We know that global warming skeptics like to use the fact that it snows in winter as an argument that global warming is a big hoax, a silly argument that is a perennial favorite, But 2018 was the fourth warmest year since accurate records started being kept. The last four years have been the warmest with the very highest in 2016 and the other two in 2015 and 2017, followed by 2018. That looks bad, no? But not for for global warming skeptics who are willing to misrepresent and distort statistics to turn this new information into an argument against global warming.

The way that this argument works is to take advantage of fluctuations from year to year, just like temperature fluctuates from day to day. Skeptics select a high point as their baseline and then look at a limited range of subsequent years that are lower in value, and then draw a trend line that shows either no warming or even a decline.
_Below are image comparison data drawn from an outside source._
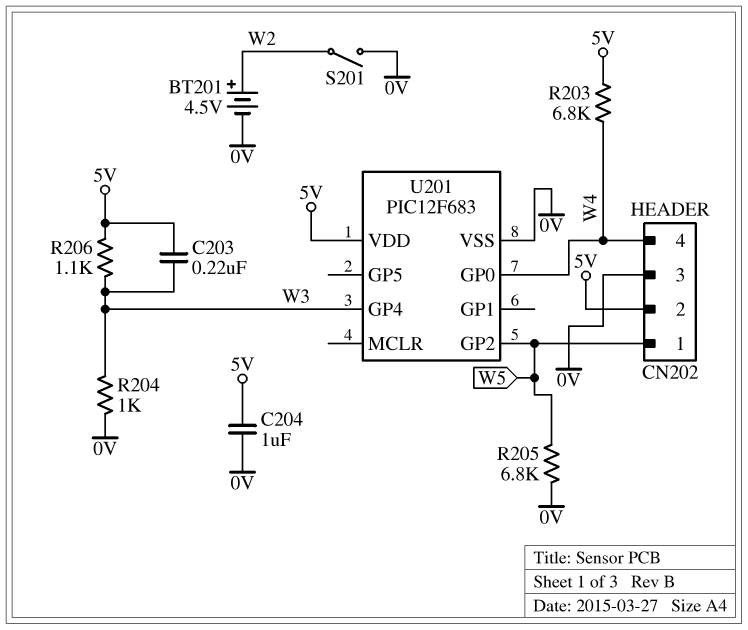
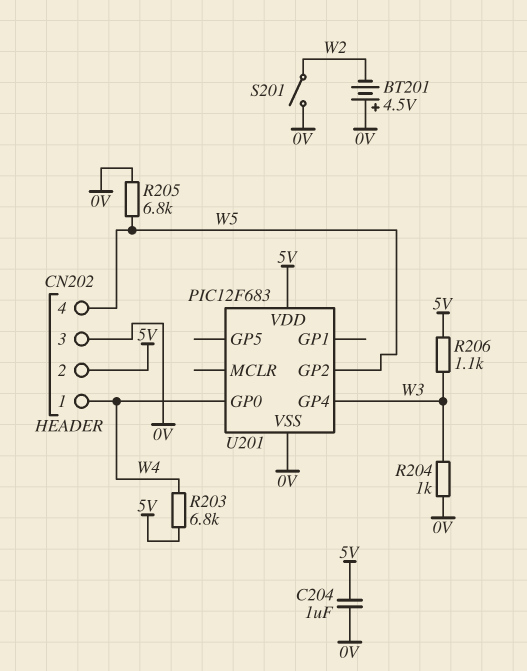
BT201: 4.5V (plus W2, minus 0V) -> 4.5V (plus 0V, minus W2)
C203: 220nF (5V, W3) -> none
CN202 pin 1: W5 -> W4
CN202 pin 4: W4 -> W5

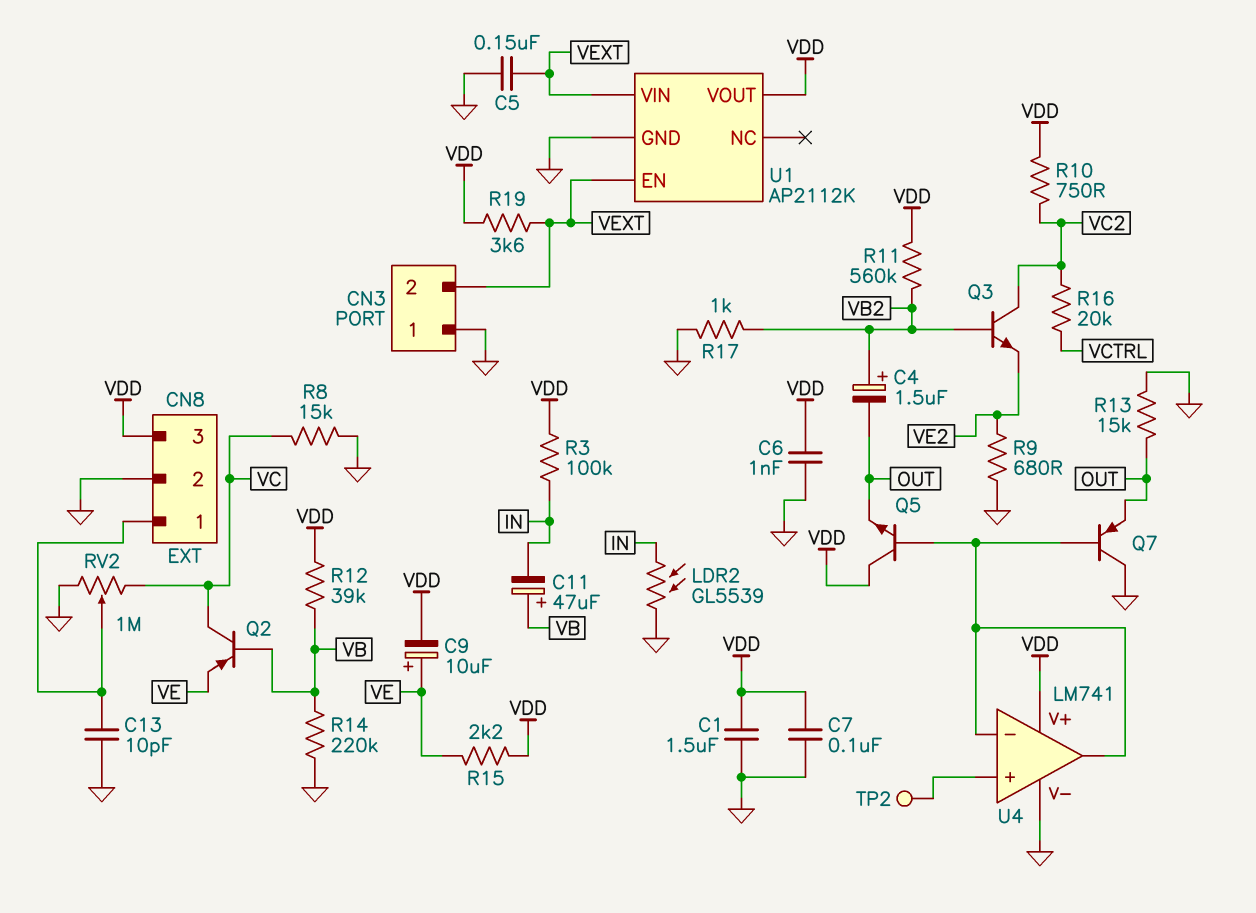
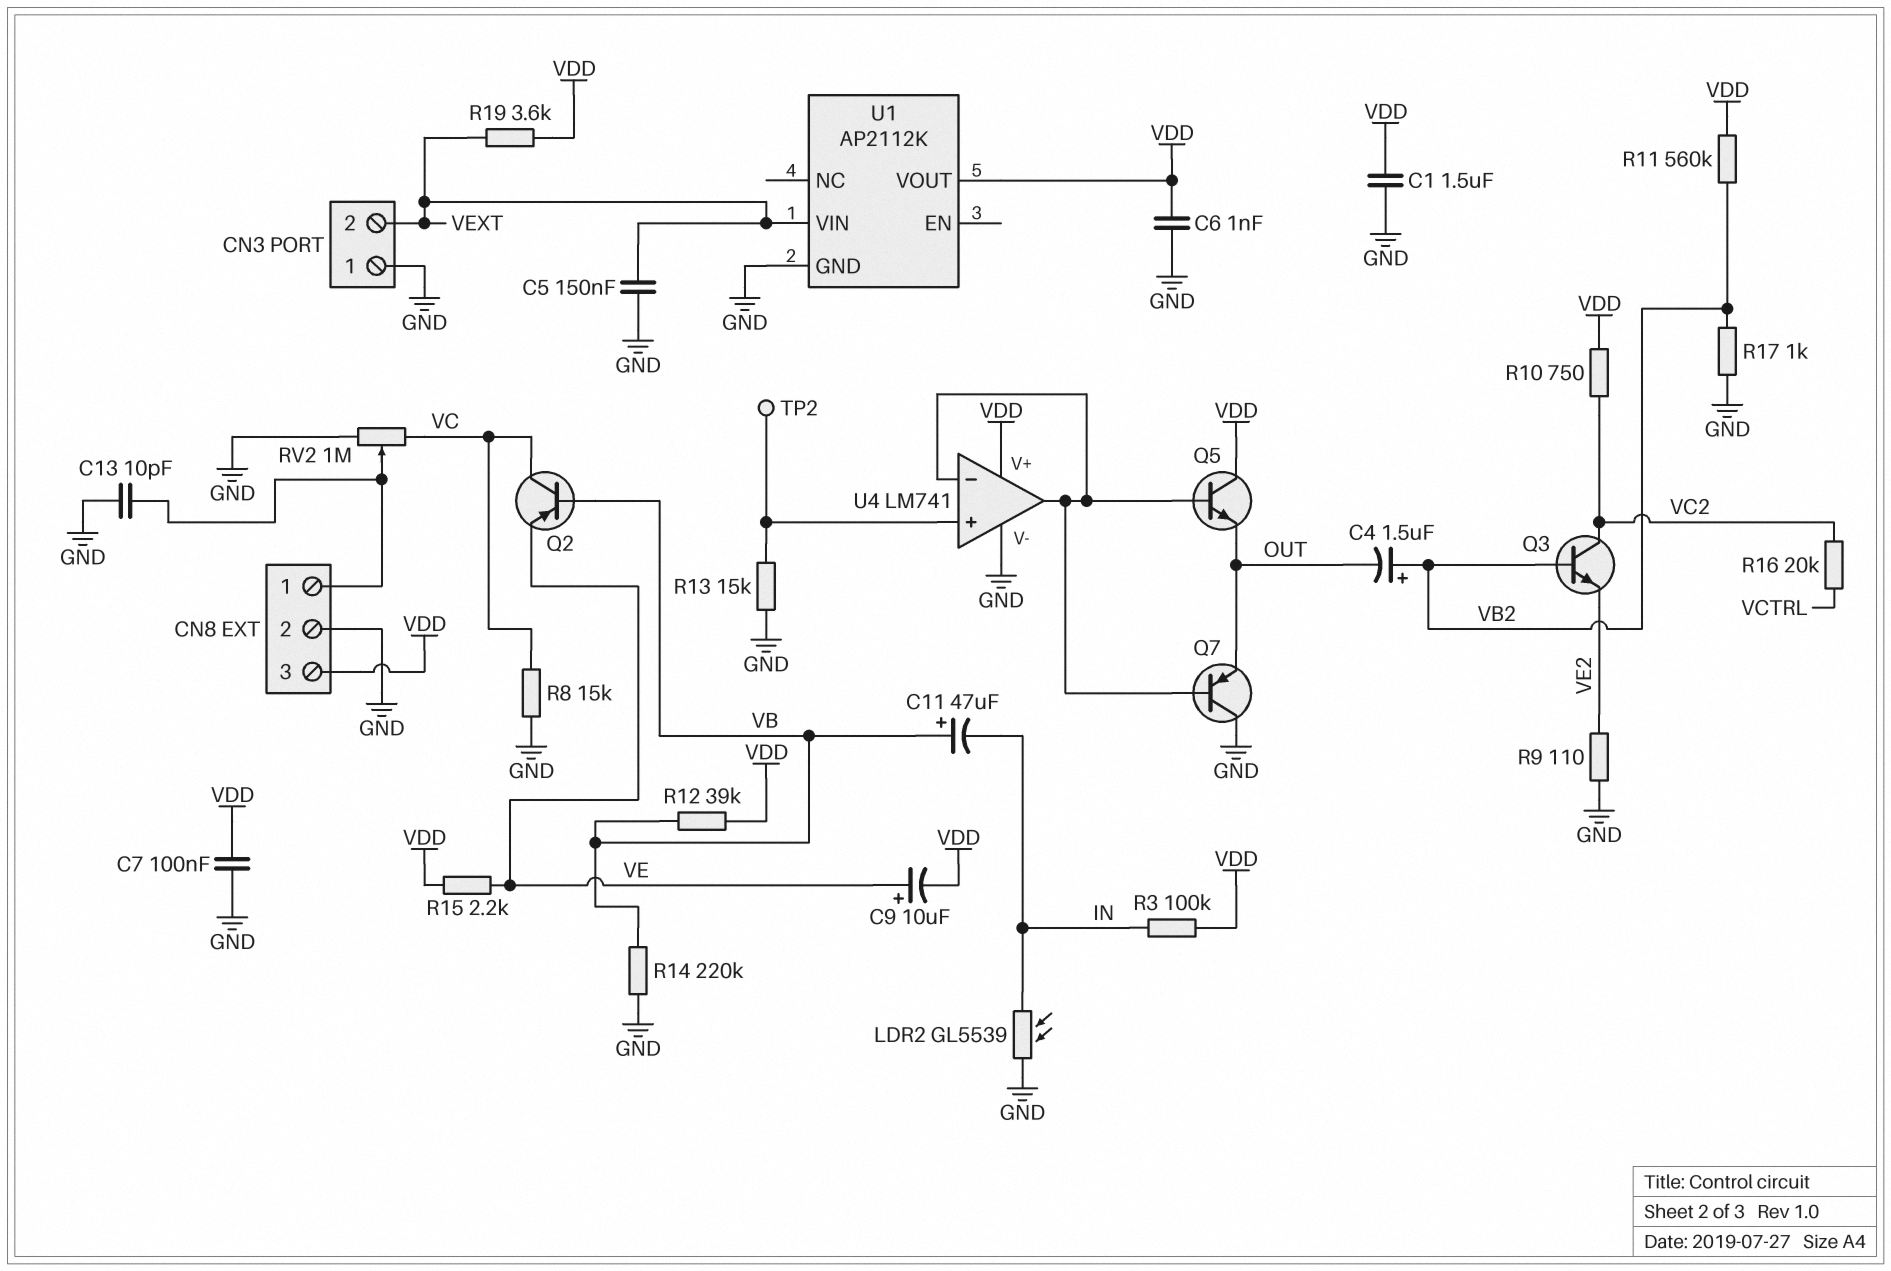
R9: 680 (GND, VE2) -> 110 (GND, VE2)
R13: 15k (GND, OUT) -> 15k (GND, U4/in+)
U1 pin EN: VEXT -> none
In the past, they used the unusually warm El Nino year of 1998 as their baseline and limited their trend line to the next 17 years until 2014 to draw a trend line that was largely flat. But that argument got destroyed when in 2016 another El Nino year rocketed past the 1998 level.

global warming data

Watch Ted Cruz try to use this flim-flam in 2015 during a congressional hearing and get nicely corrected by someone with a real knowledge of meteorology

I explained the flaws in Cruz’s argument back in 2015 and predicted then that a new high point would be similarly exploited in the future. We may now see that argument being resurrected with 2016 as the new baseline because then the next two years have seen a drop in average temperatures. And as long as the next few years also do not match the 2016 levels, they can again argue that global warming is not happening!

Remember folks, you heard it here first.

Comments

  1. says

    Anecdotally, we don’t get nearly as many sub-20° days in Edmonton as we used to in the winter. Even getting highs of -15° has been surprisingly rare. This past December and January has had several days with freeze/thaw cycles and we’ve had freezing rain which shouldn’t be happening at this time of year. The past several winters have been unusually mild El Nino has had little to nothing to do with it.

  2. jrkrideau says

    @ 2 As I had to teach a generation of social science undergrads, “Plot your data…..”
    Now if we could only get the economists to do the same!

    Climate denialists would be worth their weight in gold in a cherry orchard.

  3. DataWrangler says

    A lot of them were economics students, taking the same courses I had only a few years before. I don’t know what it’s like at other universities, but it always seemed to me that UWO had an inordinate number of its own former students on the payroll.

  4. lanir says

    The cold snap over the next couple days will probably get a mention as well. I live near Chicago and it will be about as cold as it ever gets around here. I expect a lot of armchair “Senator Snowball”s to pop up.